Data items
^^^^^^^^^^^^^^^^

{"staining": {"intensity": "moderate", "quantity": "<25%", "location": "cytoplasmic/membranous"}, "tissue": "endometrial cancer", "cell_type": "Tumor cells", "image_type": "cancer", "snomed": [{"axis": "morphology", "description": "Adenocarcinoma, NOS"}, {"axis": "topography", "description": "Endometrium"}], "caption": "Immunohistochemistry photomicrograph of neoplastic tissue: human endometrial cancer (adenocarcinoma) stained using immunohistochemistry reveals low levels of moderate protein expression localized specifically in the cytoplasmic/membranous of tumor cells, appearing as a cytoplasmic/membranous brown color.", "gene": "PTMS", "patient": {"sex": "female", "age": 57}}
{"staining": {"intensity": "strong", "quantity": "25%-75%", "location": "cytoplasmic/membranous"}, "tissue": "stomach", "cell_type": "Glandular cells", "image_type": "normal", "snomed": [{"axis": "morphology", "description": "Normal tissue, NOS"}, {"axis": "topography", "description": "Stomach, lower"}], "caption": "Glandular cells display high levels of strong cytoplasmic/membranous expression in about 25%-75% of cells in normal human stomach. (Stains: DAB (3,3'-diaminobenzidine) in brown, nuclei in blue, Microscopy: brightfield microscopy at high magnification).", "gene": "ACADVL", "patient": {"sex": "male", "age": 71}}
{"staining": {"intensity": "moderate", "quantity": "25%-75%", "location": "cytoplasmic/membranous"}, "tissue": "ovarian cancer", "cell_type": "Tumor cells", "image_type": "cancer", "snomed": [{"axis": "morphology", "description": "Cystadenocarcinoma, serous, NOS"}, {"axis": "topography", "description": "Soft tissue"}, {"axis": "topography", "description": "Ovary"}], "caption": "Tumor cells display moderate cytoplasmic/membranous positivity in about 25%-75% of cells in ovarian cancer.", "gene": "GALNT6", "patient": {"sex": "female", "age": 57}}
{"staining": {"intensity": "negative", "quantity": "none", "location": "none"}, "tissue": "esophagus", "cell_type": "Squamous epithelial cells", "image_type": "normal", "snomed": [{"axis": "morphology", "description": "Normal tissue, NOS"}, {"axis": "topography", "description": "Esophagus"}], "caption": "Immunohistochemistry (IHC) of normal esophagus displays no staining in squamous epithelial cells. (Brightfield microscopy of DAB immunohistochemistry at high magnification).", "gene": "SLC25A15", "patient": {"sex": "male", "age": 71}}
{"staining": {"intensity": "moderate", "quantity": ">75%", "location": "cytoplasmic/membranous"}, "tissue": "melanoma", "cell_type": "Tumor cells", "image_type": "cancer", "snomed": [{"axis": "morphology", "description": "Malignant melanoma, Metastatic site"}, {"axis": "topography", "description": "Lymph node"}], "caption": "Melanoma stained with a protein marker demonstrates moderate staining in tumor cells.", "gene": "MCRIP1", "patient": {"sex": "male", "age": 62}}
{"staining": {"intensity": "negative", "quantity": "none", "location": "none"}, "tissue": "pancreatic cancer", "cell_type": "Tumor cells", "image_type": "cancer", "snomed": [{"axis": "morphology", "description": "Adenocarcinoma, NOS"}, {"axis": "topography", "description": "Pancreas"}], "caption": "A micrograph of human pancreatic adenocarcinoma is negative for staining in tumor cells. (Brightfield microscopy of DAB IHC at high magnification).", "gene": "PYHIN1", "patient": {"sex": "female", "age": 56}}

^^^^^^^^^^^^^^^^

→ PROBLEM TO SOLVE:
Output exactly what runs from the line with "(IHC) of normal" to the final line above, both lines included, and nothing else.

→ ANSWER TO THE EXERCISE:
{"staining": {"intensity": "negative", "quantity": "none", "location": "none"}, "tissue": "esophagus", "cell_type": "Squamous epithelial cells", "image_type": "normal", "snomed": [{"axis": "morphology", "description": "Normal tissue, NOS"}, {"axis": "topography", "description": "Esophagus"}], "caption": "Immunohistochemistry (IHC) of normal esophagus displays no staining in squamous epithelial cells. (Brightfield microscopy of DAB immunohistochemistry at high magnification).", "gene": "SLC25A15", "patient": {"sex": "male", "age": 71}}
{"staining": {"intensity": "moderate", "quantity": ">75%", "location": "cytoplasmic/membranous"}, "tissue": "melanoma", "cell_type": "Tumor cells", "image_type": "cancer", "snomed": [{"axis": "morphology", "description": "Malignant melanoma, Metastatic site"}, {"axis": "topography", "description": "Lymph node"}], "caption": "Melanoma stained with a protein marker demonstrates moderate staining in tumor cells.", "gene": "MCRIP1", "patient": {"sex": "male", "age": 62}}
{"staining": {"intensity": "negative", "quantity": "none", "location": "none"}, "tissue": "pancreatic cancer", "cell_type": "Tumor cells", "image_type": "cancer", "snomed": [{"axis": "morphology", "description": "Adenocarcinoma, NOS"}, {"axis": "topography", "description": "Pancreas"}], "caption": "A micrograph of human pancreatic adenocarcinoma is negative for staining in tumor cells. (Brightfield microscopy of DAB IHC at high magnification).", "gene": "PYHIN1", "patient": {"sex": "female", "age": 56}}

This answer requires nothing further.